Plant hormone-induced defense responses against Botrytis cinerea
Aya Akagi
Thesis, Doctor of Philosophy (Horticulture), Oregon State University. 135 pages. 2008.
2008
บทคัดย่อ
Several plant hormones, including ethylene and jasmonates, are known to mediate responses against biotic and abiotic stress. The first and second objectives of this thesis were (i) to elucidate the role of ethylene in defense responses against Botrytis cinerea and specifically (ii) to determine the potential contribution of ethylene response factors (ERFs) to induced resistance.
Besides being involved in plant protection, the gaseous plant hormone ethylene is an important developmental signal, controlling fruit ripening and other events. With respect to plant-pathogen interactions ethylene can accelerate or inhibit infection depending on the plant species, organ, or age. Ethylene is known to contribute to foliar resistance against B. cinerea . This pathogen causes gray mold and other diseases. It attacks more than 200 plant species, including apple (Malus domestica ) and pear (Pyrus communis ). However, effects of ethylene on B. cinerea infection of fruits are not well understood. I specifically examined the role of ethylene in defenses of pome fruits against B. cinerea . Ethylene was manipulated exogenously and endogenously. Inhibition of ethylene action and biosynthesis was found to stimulate infections of pear and apple fruits by B. cinerea , respectively. This implicates ethylene in protecting fruits against B. cinerea .
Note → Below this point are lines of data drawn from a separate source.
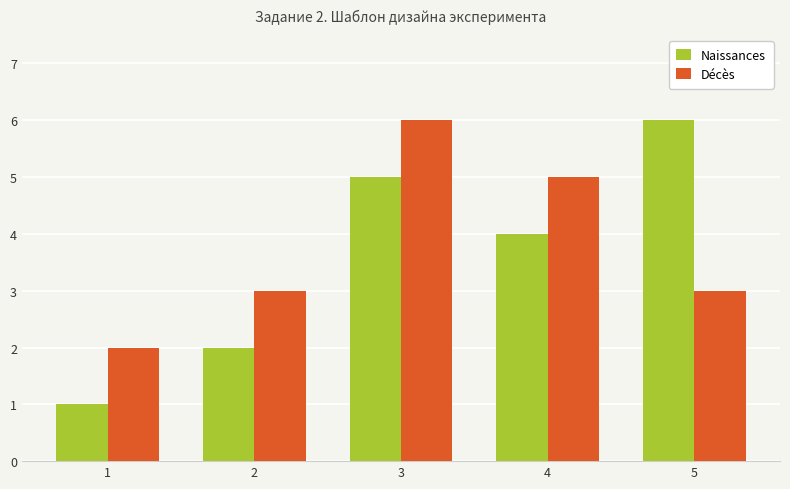

Rank the series at 1 from highest to lowest value.

Décès, Naissances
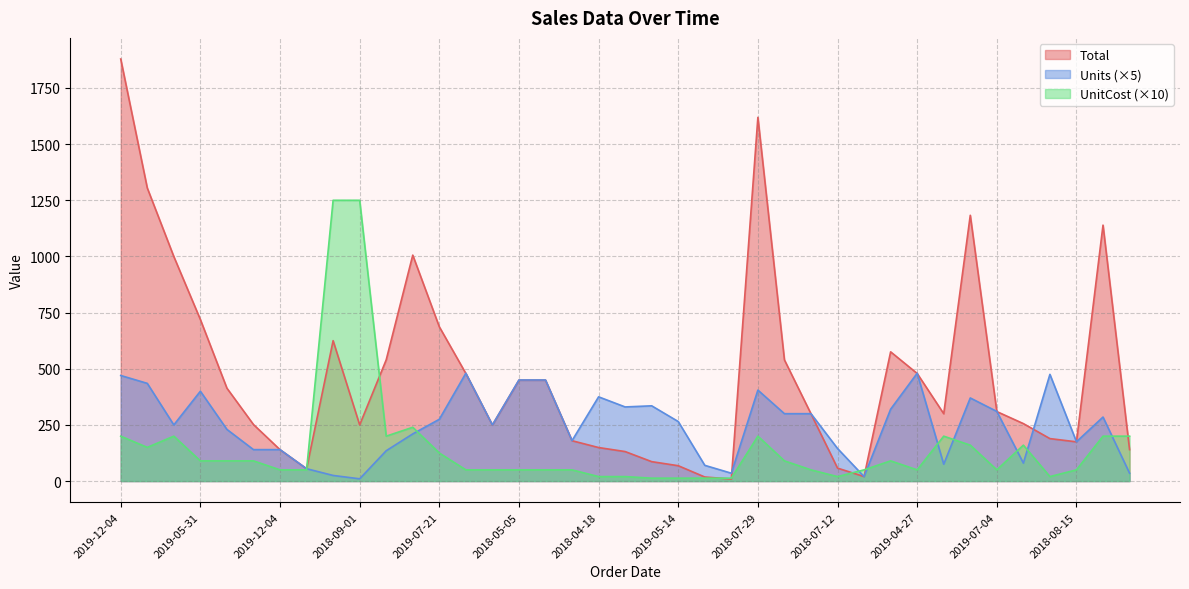

Reading right to left, what are all the values shown in this chart?

Total: 2019-03-07=139.9	2019-10-14=1139.4	2018-08-15=174.7	2018-01-06=189.1	2018-09-18=255.8	2019-07-04=309.4	2018-12-29=1183.3	2018-11-08=299.9	2019-04-27=479.0	2018-10-22=575.4	2019-02-18=20.0	2018-07-12=57.7	2018-04-01=299.4	2018-06-08=539.4	2018-07-29=1619.2	2019-09-10=9.0	2019-10-31=18.1	2019-05-14=68.4	2018-12-12=86.4	2019-04-10=131.3	2018-04-18=149.2	2018-02-09=179.6	2018-06-25=449.1	2018-05-05=449.1	2019-03-24=249.5	2018-11-25=479.0	2019-07-21=687.0	2019-08-07=1005.9	2018-02-26=539.7	2018-09-01=250.0	2019-06-17=625.0	2019-11-17=54.9	2019-12-04=139.7	2018-10-05=251.7	2019-01-15=413.5	2019-05-31=719.2	2018-01-23=999.5	2019-02-01=1305.0	2019-12-04=1879.1
Units: 2019-03-07=35.0	2019-10-14=285.0	2018-08-15=175.0	2018-01-06=475.0	2018-09-18=80.0	2019-07-04=310.0	2018-12-29=370.0	2018-11-08=75.0	2019-04-27=480.0	2018-10-22=320.0	2019-02-18=20.0	2018-07-12=145.0	2018-04-01=300.0	2018-06-08=300.0	2018-07-29=405.0	2019-09-10=35.0	2019-10-31=70.0	2019-05-14=265.0	2018-12-12=335.0	2019-04-10=330.0	2018-04-18=375.0	2018-02-09=180.0	2018-06-25=450.0	2018-05-05=450.0	2019-03-24=250.0	2018-11-25=480.0	2019-07-21=275.0	2019-08-07=210.0	2018-02-26=135.0	2018-09-01=10.0	2019-06-17=25.0	2019-11-17=55.0	2019-12-04=140.0	2018-10-05=140.0	2019-01-15=230.0	2019-05-31=400.0	2018-01-23=250.0	2019-02-01=435.0	2019-12-04=470.0
UnitCost: 2019-03-07=199.9	2019-10-14=199.9	2018-08-15=49.9	2018-01-06=19.9	2018-09-18=159.9	2019-07-04=49.9	2018-12-29=159.9	2018-11-08=199.9	2019-04-27=49.9	2018-10-22=89.9	2019-02-18=49.9	2018-07-12=19.9	2018-04-01=49.9	2018-06-08=89.9	2018-07-29=199.9	2019-09-10=12.9	2019-10-31=12.9	2019-05-14=12.9	2018-12-12=12.9	2019-04-10=19.9	2018-04-18=19.9	2018-02-09=49.9	2018-06-25=49.9	2018-05-05=49.9	2019-03-24=49.9	2018-11-25=49.9	2019-07-21=124.9	2019-08-07=239.5	2018-02-26=199.9	2018-09-01=1250.0	2019-06-17=1250.0	2019-11-17=49.9	2019-12-04=49.9	2018-10-05=89.9	2019-01-15=89.9	2019-05-31=89.9	2018-01-23=199.9	2019-02-01=150.0	2019-12-04=199.9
ERFs are known to specifically bind to 'GCC'-boxes of defense-related target gene and to induce foliar resistance against necrotrophic pathogens. To understand the defensive functions of this class of transcription factors in fruits, I characterized members of the ERF gene family in apple. Four MdERF genes, which are expressed in apple fruits, were identified. To determine dependence of gene expression on ethylene, untransformed and ethylene-silenced apples [Dandekar et al. (2004) Transgenic Res. 13: 373-384] were compared. Only one of them, MdERF3 , was induced by wounding and B. cinerea infection in ethylene-silenced apple fruits. To test the function of MdERF3, the gene was transiently expressed in tobacco leaves. Elevated expression of MdERF3 was correlated with increased expression of the GCC-box-containing gene Chitinase 48 . Thus, MdERF3 appears to be part of the ethylene/pathogenesis-related defense response against B. cinerea in apple fruits.
The third objective of my thesis was to investigate interactions between jasmonate and oligogalacturonic acid (OGA) signaling during defense responses against B. cinerea . The Cervone hypothesis [Cervone et al. (1989) Plant Physiol. 90: 542-548] states that OGAs generated from in vitro interactions between fungal polygalacturonases (PGs) and PG-inhibiting proteins (PGIPs) activate phytoalexin biosynthesis and other plant defense responses. I tested the in vivo significance of this hypothesis using genetics. The tomato mutant coi1 with a defect in the jasmonate signaling was crossed to a transgenic line constitutively expressing PGIP from pear. The results suggest that both jasmonates and PGIP independently alter resistance to this fungal pathogen, thus refuting the hypothesis that OGAs activate the jasmonic acid pathway.